Thank you very much for this useful and informative post, Douglas. I certainly endorse all that you say. Having completed my doctorate last April, I would only add that certain fundamentals must be in place from the outset to (hopefully) avoid being derailed by avoidable doubts. Although getting them right is no guarantee of success, as you rightly point out that it is a sustained effort over a three-to-four year period, but at least they can improve the probability. Here are a few points that come to mind:

1. Topic: not only should one not only be genuinely and deeply interested in the topic but it should also be logical from a career standpoint. In other words: who is going to read it? Will it be publishable? Although there are candidates in some jurisdictions who complete doctorates without any intention of publishing their work, the merit of this approach to a doctorate is doubtful if one wishes to sustain interest in the topic over a sustained period of time.

2. Career plans: reading a doctorate 'for the sake of it' may be defensible and has been argued by colleagues in the past, I rather doubt the wisdom of it. The cost in time, money and energy entailed is considerably greater than that required for a masters degree. A clear idea of how this doctorate and this thesis fits into your overall career goals is a good reassurance to have during the inevitable downs of the process. That may involve a career outside of academia but more commonly will not. Although one can of course never be sure just where life will take one, it behooves the candidate to at least have a fairly solid idea of how the doctorate will fit into his ambitions for the future. This will hopefully preclude having to continuously justify the project to himself.

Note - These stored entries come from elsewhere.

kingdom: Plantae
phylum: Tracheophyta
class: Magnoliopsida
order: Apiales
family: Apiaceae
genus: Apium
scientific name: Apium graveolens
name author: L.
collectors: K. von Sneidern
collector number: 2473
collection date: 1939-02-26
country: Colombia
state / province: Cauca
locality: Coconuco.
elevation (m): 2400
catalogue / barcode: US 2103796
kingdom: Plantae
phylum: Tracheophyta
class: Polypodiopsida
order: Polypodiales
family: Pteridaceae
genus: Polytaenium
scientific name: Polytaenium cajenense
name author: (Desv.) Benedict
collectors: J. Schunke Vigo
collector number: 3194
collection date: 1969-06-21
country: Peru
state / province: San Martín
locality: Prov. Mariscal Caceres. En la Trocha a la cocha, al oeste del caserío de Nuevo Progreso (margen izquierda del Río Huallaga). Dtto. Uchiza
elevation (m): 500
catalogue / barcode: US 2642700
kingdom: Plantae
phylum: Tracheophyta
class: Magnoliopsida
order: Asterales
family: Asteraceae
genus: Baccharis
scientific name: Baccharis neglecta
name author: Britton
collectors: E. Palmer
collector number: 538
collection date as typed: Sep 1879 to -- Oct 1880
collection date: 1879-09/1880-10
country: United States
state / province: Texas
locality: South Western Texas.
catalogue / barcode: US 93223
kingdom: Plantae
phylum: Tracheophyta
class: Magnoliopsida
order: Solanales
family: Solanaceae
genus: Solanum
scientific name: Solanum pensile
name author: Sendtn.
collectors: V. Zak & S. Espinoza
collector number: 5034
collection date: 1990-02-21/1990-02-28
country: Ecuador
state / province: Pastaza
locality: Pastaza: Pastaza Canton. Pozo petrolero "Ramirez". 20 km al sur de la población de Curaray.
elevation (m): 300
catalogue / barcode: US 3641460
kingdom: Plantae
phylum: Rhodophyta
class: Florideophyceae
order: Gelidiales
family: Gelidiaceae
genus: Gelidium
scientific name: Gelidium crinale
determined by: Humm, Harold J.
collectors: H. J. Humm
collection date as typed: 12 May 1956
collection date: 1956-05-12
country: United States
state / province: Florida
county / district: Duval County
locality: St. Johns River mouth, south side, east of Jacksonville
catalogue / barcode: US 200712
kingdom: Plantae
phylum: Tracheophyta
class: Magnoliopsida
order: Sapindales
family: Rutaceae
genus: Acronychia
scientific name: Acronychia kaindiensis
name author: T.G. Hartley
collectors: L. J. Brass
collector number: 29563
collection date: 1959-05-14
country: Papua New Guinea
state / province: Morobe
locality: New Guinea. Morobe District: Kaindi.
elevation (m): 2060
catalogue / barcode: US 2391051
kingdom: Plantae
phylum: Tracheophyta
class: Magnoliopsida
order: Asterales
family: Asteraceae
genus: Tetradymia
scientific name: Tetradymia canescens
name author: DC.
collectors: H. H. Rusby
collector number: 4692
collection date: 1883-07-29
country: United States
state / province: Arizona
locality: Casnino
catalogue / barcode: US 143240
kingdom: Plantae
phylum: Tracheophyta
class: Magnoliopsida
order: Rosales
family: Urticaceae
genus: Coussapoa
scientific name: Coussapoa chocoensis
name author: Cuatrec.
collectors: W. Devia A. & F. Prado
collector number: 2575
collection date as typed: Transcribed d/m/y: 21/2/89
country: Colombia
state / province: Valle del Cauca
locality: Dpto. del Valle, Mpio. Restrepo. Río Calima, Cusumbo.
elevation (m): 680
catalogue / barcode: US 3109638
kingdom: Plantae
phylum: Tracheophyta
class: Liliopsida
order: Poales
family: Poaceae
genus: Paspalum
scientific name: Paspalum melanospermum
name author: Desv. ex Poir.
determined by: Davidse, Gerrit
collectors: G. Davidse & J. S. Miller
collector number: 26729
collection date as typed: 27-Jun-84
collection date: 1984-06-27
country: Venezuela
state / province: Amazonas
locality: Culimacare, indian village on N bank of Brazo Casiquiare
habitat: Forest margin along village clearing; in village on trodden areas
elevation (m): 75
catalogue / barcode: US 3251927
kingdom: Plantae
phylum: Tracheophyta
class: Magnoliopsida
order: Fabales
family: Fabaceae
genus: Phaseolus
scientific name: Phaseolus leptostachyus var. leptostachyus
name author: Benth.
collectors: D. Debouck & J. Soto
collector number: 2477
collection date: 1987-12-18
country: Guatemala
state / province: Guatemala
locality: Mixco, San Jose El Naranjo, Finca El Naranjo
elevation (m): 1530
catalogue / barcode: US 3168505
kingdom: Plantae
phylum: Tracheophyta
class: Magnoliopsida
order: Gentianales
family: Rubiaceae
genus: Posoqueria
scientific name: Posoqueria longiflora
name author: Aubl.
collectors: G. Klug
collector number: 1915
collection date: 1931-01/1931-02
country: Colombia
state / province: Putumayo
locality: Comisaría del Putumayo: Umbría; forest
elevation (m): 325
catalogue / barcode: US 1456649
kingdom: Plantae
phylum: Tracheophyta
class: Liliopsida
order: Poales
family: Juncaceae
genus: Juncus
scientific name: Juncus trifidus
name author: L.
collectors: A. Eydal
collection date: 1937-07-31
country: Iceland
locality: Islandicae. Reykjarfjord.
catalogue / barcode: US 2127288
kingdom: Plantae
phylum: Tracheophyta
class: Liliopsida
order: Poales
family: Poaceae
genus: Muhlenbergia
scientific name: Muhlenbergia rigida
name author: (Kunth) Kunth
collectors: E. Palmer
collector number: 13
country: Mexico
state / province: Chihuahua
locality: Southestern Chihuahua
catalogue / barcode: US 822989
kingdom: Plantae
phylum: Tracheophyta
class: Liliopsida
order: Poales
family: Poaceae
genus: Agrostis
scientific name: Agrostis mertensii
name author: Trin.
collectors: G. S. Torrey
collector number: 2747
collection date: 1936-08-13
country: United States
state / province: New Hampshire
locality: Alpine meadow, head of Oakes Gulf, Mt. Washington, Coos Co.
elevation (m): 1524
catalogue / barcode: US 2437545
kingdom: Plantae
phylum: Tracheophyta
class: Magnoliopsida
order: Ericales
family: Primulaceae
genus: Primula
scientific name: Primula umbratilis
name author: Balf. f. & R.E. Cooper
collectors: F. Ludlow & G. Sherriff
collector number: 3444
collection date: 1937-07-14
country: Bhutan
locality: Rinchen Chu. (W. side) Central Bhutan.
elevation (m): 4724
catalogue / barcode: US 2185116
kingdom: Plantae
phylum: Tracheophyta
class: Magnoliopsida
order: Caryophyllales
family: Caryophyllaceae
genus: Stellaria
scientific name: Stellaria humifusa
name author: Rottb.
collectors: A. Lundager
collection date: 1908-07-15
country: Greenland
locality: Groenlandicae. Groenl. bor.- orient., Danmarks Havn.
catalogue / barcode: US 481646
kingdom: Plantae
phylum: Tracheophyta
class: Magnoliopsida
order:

3. Financials: this is the true gravimen of the candidate. Without a minimum of financial security, it will be very difficult to invest the effort and energy into the project that is required and simultaneously undertake heavy and generally not very lucrative part-time work. Considering the economic times, the lack of available credit and the fiercely competitive academic jobs market the cost-benefit analysis of the potential Ph.D. applicant should be well-informed and realistic. Investment without reward will be a bitter pill to swallow after years of sustained effort. If done with inadequate resources, it may even lead to the entire project being derailed - the worst possible outcome.

4. Personal life: none of us are automata without personal lives. However, we should be aware that the peculiar demands of the project in exclusive attention and focus (largely deriving from the research and writing process) reinforce the need to ensure that we have a reasonable level of calm and stability in our personal lives. Competing demands can make it difficult or even impossible to complete within the specified time and with less leeway in the system than previously allowed, we should be careful. Whilst we cannot foresee a bereavement, we can consider carefully the competing demands of romantic relationships and parenthood for instance.

Hopefully, having got the basics right, we will be able to complete a viable and publishable project in which we have a sincere personal interest. We will know that the project fits into an overall career development plan, that we have sufficient financial security without having to rely on part-time work to survive and that our personal lives offer the requisite stability and time to work. All that then remains is the small matter of completing the project.

Douglas Guilfoyle says

November 16, 2012

Thank you for your long and thoughtful comment Arman. The only note of caution I would strike (as I did in an earlier post on this topic) is on (2). Generally speaking, the odds of securing an academic position after obtaining a PhD are no longer as good as once they were. So the student narrowly focussed on (2) may well be dissapointed. As with all career planning, a Plan B is vital. (More on this in a future post.)